Despite the label clearly identifying the bottle of wine as a Chardonnay, the caramel complexion can be perplexing. No, it’s not the lighting and yes, it’s still a white and it’s still Chardonnay. It’s called Amber Chardonnay, sometimes referred to as Orange Chardonnay, and it’s a must-have this harvest season.
“It’s a white wine that’s treated like a red wine,” says Mike Brunson, winemaker at Christopher Creek Winery. “It stays on the skins, and that’s where amber Chardonnay gets its color and its tannic structure. When you taste it, it becomes a totally different wine.”
The process involves the fermentation on skins, seeds and stems. Amber winemaking is different from the more common practice of making Chardonnay with different pre-maceration skin contact techniques. During the process for Amber Chardonnay, white grape juice is left in contact with skins for a period of time before fermentation.

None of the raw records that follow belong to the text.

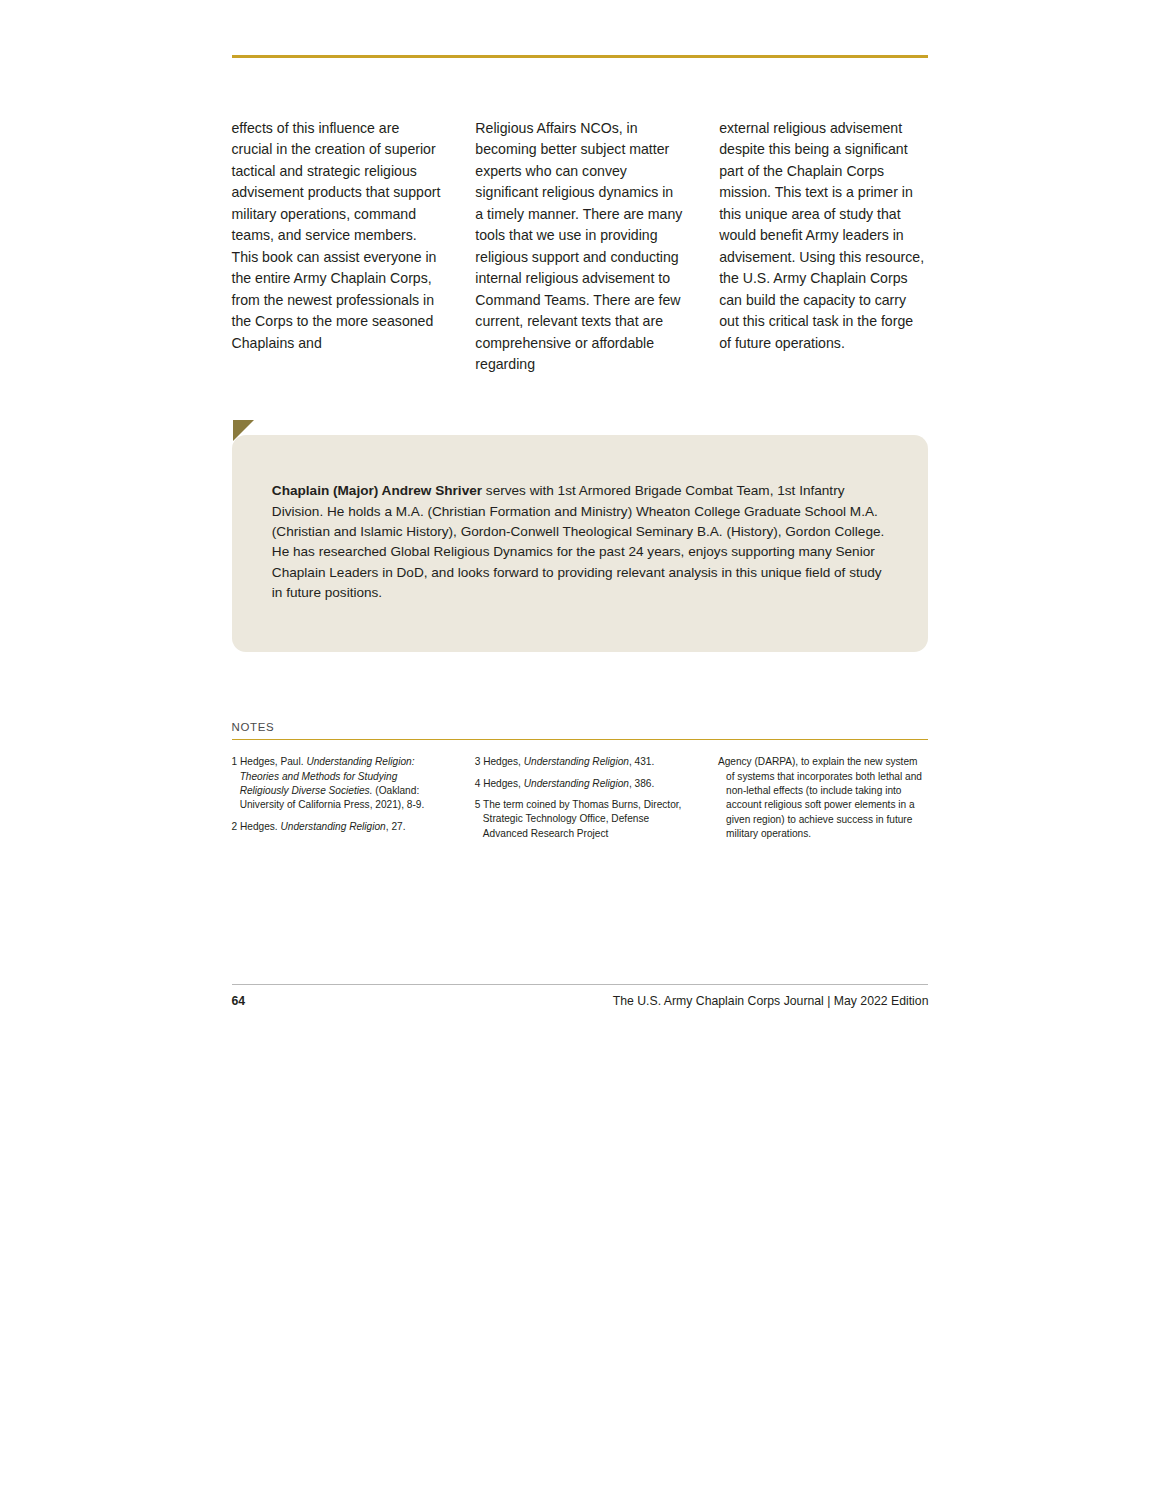effects of this influence are crucial in the creation of superior tactical and strategic religious advisement products that support military operations, command teams, and service members. This book can assist everyone in the entire Army Chaplain Corps, from the newest professionals in the Corps to the more seasoned Chaplains and
Religious Affairs NCOs, in becoming better subject matter experts who can convey significant religious dynamics in a timely manner. There are many tools that we use in providing religious support and conducting internal religious advisement to Command Teams. There are few current, relevant texts that are comprehensive or affordable regarding
external religious advisement despite this being a significant part of the Chaplain Corps mission. This text is a primer in this unique area of study that would benefit Army leaders in advisement. Using this resource, the U.S. Army Chaplain Corps can build the capacity to carry out this critical task in the forge of future operations.
Chaplain (Major) Andrew Shriver serves with 1st Armored Brigade Combat Team, 1st Infantry Division. He holds a M.A. (Christian Formation and Ministry) Wheaton College Graduate School M.A. (Christian and Islamic History), Gordon-Conwell Theological Seminary B.A. (History), Gordon College. He has researched Global Religious Dynamics for the past 24 years, enjoys supporting many Senior Chaplain Leaders in DoD, and looks forward to providing relevant analysis in this unique field of study in future positions.
NOTES
1 Hedges, Paul. Understanding Religion: Theories and Methods for Studying Religiously Diverse Societies. (Oakland: University of California Press, 2021), 8-9.
2 Hedges. Understanding Religion, 27.
3 Hedges, Understanding Religion, 431.
4 Hedges, Understanding Religion, 386.
5 The term coined by Thomas Burns, Director, Strategic Technology Office, Defense Advanced Research Project
Agency (DARPA), to explain the new system of systems that incorporates both lethal and non-lethal effects (to include taking into account religious soft power elements in a given region) to achieve success in future military operations.
64
The U.S. Army Chaplain Corps Journal | May 2022 Edition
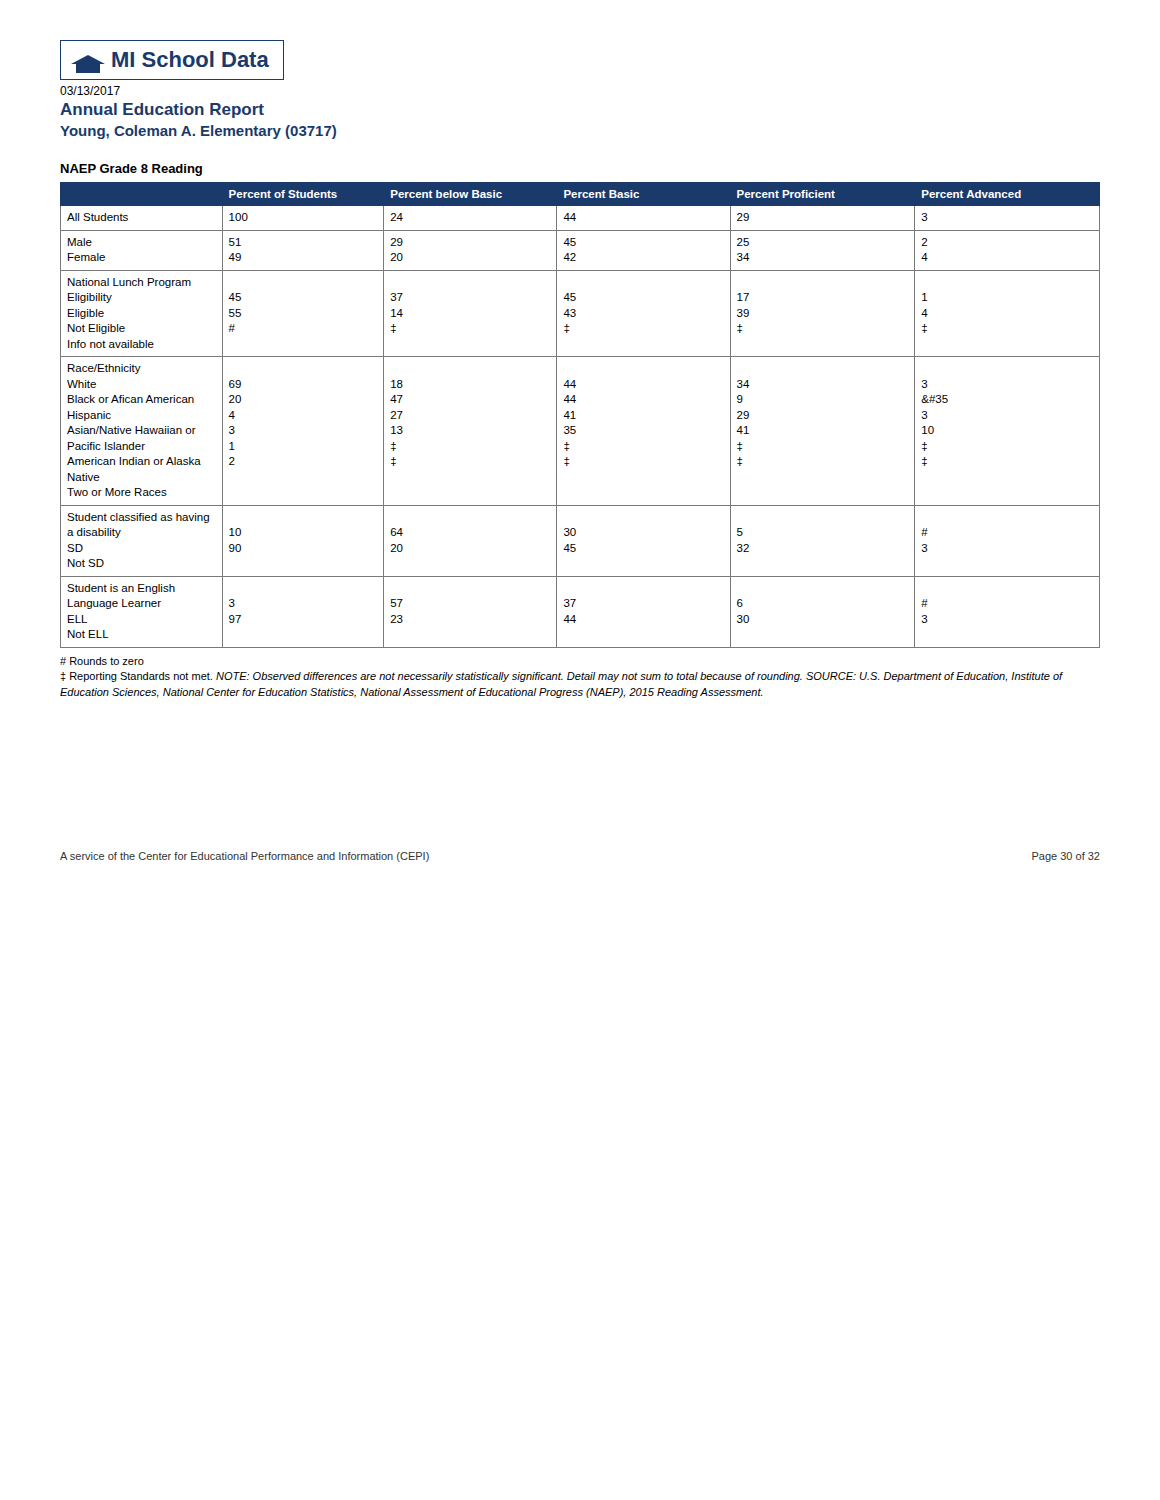MI School Data
03/13/2017
Annual Education Report
Young, Coleman A. Elementary (03717)
NAEP Grade 8 Reading
| | Percent of Students | Percent below Basic | Percent Basic | Percent Proficient | Percent Advanced |
| --- | --- | --- | --- | --- | --- |
| All Students | 100 | 24 | 44 | 29 | 3 |
| Male Female | 51 49 | 29 20 | 45 42 | 25 34 | 2 4 |
| National Lunch Program Eligibility Eligible Not Eligible Info not available | 45 55 # | 37 14 ‡ | 45 43 ‡ | 17 39 ‡ | 1 4 ‡ |
| Race/Ethnicity White Black or Afican American Hispanic Asian/Native Hawaiian or Pacific Islander American Indian or Alaska Native Two or More Races | 69 20 4 3 1 2 | 18 47 27 13 ‡ ‡ | 44 44 41 35 ‡ ‡ | 34 9 29 41 ‡ ‡ | 3 &#35 3 10 ‡ ‡ |
| Student classified as having a disability SD Not SD | 10 90 | 64 20 | 30 45 | 5 32 | # 3 |
| Student is an English Language Learner ELL Not ELL | 3 97 | 57 23 | 37 44 | 6 30 | # 3 |
# Rounds to zero
‡ Reporting Standards not met. NOTE: Observed differences are not necessarily statistically significant. Detail may not sum to total because of rounding. SOURCE: U.S. Department of Education, Institute of Education Sciences, National Center for Education Statistics, National Assessment of Educational Progress (NAEP), 2015 Reading Assessment.
A service of the Center for Educational Performance and Information (CEPI)
Page 30 of 32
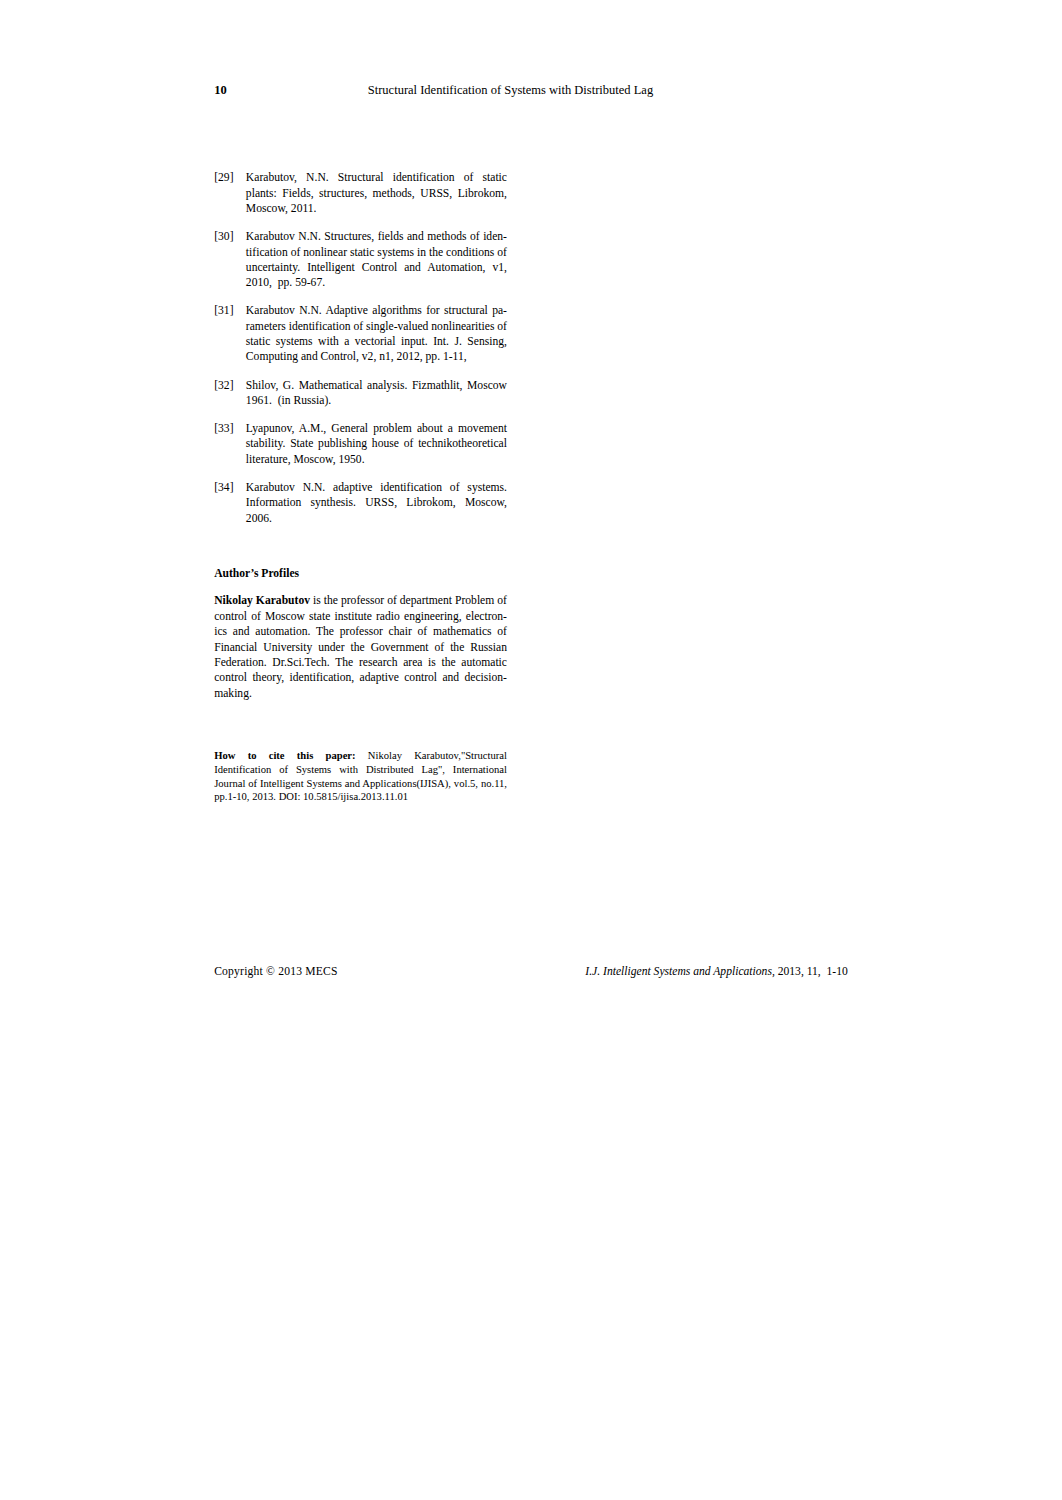10
Structural Identification of Systems with Distributed Lag
[29] Karabutov, N.N. Structural identification of static plants: Fields, structures, methods, URSS, Librokom, Moscow, 2011.
[30] Karabutov N.N. Structures, fields and methods of identification of nonlinear static systems in the conditions of uncertainty. Intelligent Control and Automation, v1, 2010, pp. 59-67.
[31] Karabutov N.N. Adaptive algorithms for structural parameters identification of single-valued nonlinearities of static systems with a vectorial input. Int. J. Sensing, Computing and Control, v2, n1, 2012, pp. 1-11,
[32] Shilov, G. Mathematical analysis. Fizmathlit, Moscow 1961. (in Russia).
[33] Lyapunov, A.M., General problem about a movement stability. State publishing house of technikotheoretical literature, Moscow, 1950.
[34] Karabutov N.N. adaptive identification of systems. Information synthesis. URSS, Librokom, Moscow, 2006.
Author’s Profiles
Nikolay Karabutov is the professor of department Problem of control of Moscow state institute radio engineering, electronics and automation. The professor chair of mathematics of Financial University under the Government of the Russian Federation. Dr.Sci.Tech. The research area is the automatic control theory, identification, adaptive control and decision-making.
How to cite this paper: Nikolay Karabutov,"Structural Identification of Systems with Distributed Lag", International Journal of Intelligent Systems and Applications(IJISA), vol.5, no.11, pp.1-10, 2013. DOI: 10.5815/ijisa.2013.11.01
Copyright © 2013 MECS
I.J. Intelligent Systems and Applications, 2013, 11, 1-10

This style of wine has been argued as the original way to create white wines before sulfur dioxide was introduced in the process. Amber winemaking originates from Georgia while being known as a specialty in parts of Spain, Italy, Slovenia and Switzerland. It’s an ancient process to make white wines, and Georgia claims that the origin of wine lies with them.
But how does it taste? Amber Chardonnay bursts with fruits like an orchard salad with a tannin structure that lingers with your taste buds long after it’s tasted.